On average first cut silages this year are well fermented with a dry matter close to the optimum at 36.5%. Headline numbers for feed value are good at 11.3MJ/kgDM, with low NDF but silages are generally low in crude protein, averaging 14.3%.
She says second cuts also have the potential to feed well although both NDF and lignin are generally higher. To date a relatively small number of third cuts have been analysed, presumably of those who were able to take an early first cut, but again the headline analysis is encouraging.
For wholecrop, she says that dry matter is similar to previous years.

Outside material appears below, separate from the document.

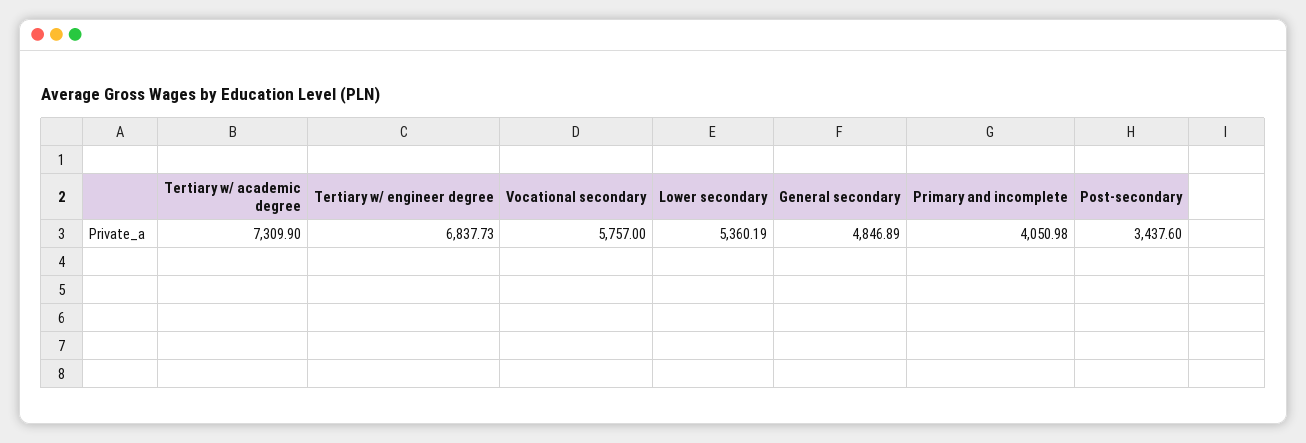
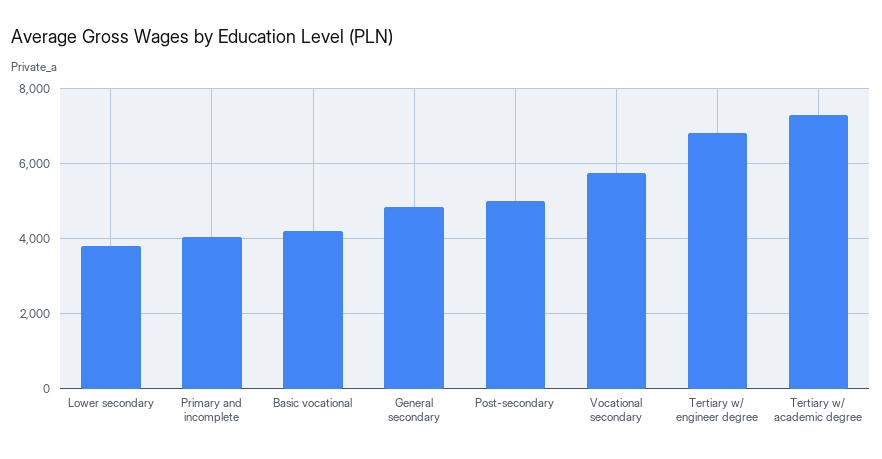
Lower secondary: 5360.19 -> 3800
Post-secondary: 3437.6 -> 5000
Basic vocational: none -> 4200

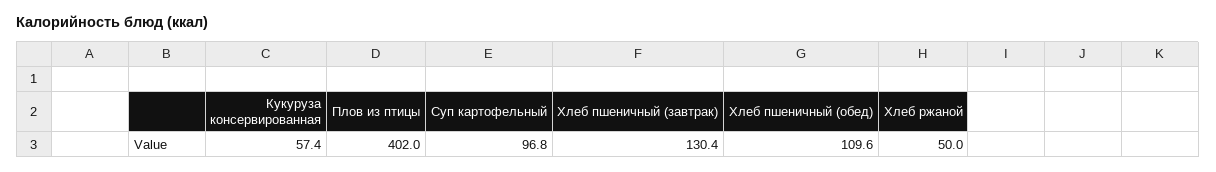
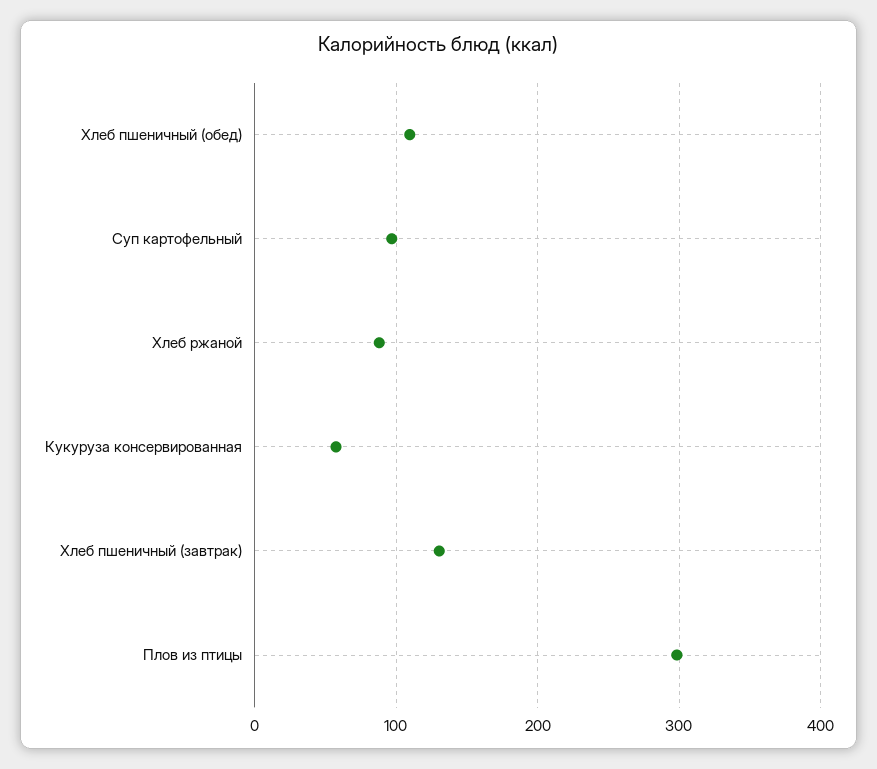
Плов из птицы: 402 -> 300
Хлеб ржаной: 50 -> 90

While ME levels are typical for wholecrops, the starch content in these early crops is slightly lower which will affect how they will feed.
Dr Homer stresses that care will be needed when formulating diets this winter if the most value is to be realised from silages. She urges farmers to make sure the analysis being used reflects the silage currently being fed and advises regular analysis.
“Silage quality can change significantly as you move through a clamp affected by such things as the type of sward cut, the weather on the day it was harvested and how well it was consolidated so we would advise having an analysis at least monthly. With results available typically on the same day that the sample is received at the lab, diets can be quickly checked and fine tuned as required.
“It is then important to make sure that diets are calculated on the most accurate parameters. Most analyses don’t go much further than metabolisable energy (ME) and crude protein but do not indicate how a feed will perform in the rumen and the type of supplementary feeds which will be required to best balance the diet.”
Dr Homer explains that cows do not produce milk from silage, but from the products of digestion when feeds are fermented in the rumen or pass through to the gastro-intestinal tract. New parameters are now available describing how feeds will perform when eaten, what the rumen bugs require and also how much bypass energy and protein is needed to balance the overall diet.
“Unless the rumen is balanced in nutrient terms, but also in terms of rate of fermentation cows will not perform as expected,” she continues. “Basing diets on a regular analysis which includes the details to understand exactly how silages will perform in the diet it will be possible to formulate rations for more cost-effective performance,” Dr Homer advises.